**PAGE**
The formulas in SR1 are singular if \(v=c\), which is certainly the case for a photon, a quantum of light. We need to rewrite them by getting rid of the velocity. (Or take a careful limit. That's a nice alternative. But we won't do that).

In classical mechanics, this is already done when switching from the Lagrangian to the Hamiltonian. You want to write \(E(v)\) in function of \(p(v)\). So you invert \(p(v)\) as \(v(p)\) and then substitute \(E(v(p))\). Easier done than said:

\[ p_N = mv \Rightarrow\] \[ v = \frac{p_N}{m} \] \[ E_N(v) = \frac{1}{2} m v^2 \Rightarrow E_N(p) = \frac{p_N^2}{2m} \]

Which you'll recognize as a standard kinetic Hamiltonian if you're into Hamiltonian mechanics and you'll ignore this sentence if you don't.

**WHAT IS ASKED**
[1] Reproduce the passage on energy and momentum from "In classical mechanics, this" up to and including "if you don't.".
[2] Answer these questions from the passage on energy and momentum:
(a) Under what condition are the formulas in SR1 singular?
(b) What alternative to rewriting the formulas is mentioned but not taken?
(c) In classical mechanics, during what switch is the rewriting already done?

**GIVEN ENTRIES**
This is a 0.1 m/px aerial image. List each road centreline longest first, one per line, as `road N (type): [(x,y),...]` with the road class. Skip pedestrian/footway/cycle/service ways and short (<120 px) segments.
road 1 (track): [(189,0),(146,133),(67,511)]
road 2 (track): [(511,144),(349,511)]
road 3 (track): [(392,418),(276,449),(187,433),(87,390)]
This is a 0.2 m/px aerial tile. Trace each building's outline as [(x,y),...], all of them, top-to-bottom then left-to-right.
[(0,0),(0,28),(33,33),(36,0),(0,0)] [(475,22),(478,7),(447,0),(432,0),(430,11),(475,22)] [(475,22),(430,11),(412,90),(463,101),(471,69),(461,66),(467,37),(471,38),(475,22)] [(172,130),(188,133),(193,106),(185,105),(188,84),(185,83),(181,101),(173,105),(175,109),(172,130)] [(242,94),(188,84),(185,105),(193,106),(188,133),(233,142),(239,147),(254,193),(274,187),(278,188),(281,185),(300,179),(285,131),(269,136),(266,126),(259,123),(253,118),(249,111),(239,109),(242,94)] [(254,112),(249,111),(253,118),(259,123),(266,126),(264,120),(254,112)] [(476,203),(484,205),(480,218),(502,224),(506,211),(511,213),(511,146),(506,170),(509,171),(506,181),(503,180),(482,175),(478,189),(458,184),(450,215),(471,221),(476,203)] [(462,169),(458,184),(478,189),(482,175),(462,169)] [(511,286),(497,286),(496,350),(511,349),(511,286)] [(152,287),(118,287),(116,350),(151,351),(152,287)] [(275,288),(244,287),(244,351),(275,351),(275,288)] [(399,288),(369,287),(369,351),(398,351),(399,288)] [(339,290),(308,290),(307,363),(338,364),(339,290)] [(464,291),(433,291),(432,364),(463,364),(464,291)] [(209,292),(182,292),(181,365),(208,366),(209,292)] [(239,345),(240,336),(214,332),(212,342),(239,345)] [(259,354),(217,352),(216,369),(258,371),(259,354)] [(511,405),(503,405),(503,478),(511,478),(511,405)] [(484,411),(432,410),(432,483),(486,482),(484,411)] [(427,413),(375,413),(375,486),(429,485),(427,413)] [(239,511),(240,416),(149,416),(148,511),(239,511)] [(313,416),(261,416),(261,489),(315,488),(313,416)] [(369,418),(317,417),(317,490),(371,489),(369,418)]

**ANSWERS IN ORDER**
[1]
In classical mechanics, this is already done when switching from the Lagrangian to the Hamiltonian. You want to write \(E(v)\) in function of \(p(v)\). So you invert \(p(v)\) as \(v(p)\) and then substitute \(E(v(p))\). Easier done than said:

\[ p_N = mv \Rightarrow\] \[ v = \frac{p_N}{m} \] \[ E_N(v) = \frac{1}{2} m v^2 \Rightarrow E_N(p) = \frac{p_N^2}{2m} \]

Which you'll recognize as a standard kinetic Hamiltonian if you're into Hamiltonian mechanics and you'll ignore this sentence if you don't.

[2]
(a) When v = c.
(b) Taking a careful limit.
(c) Switching from the Lagrangian to the Hamiltonian.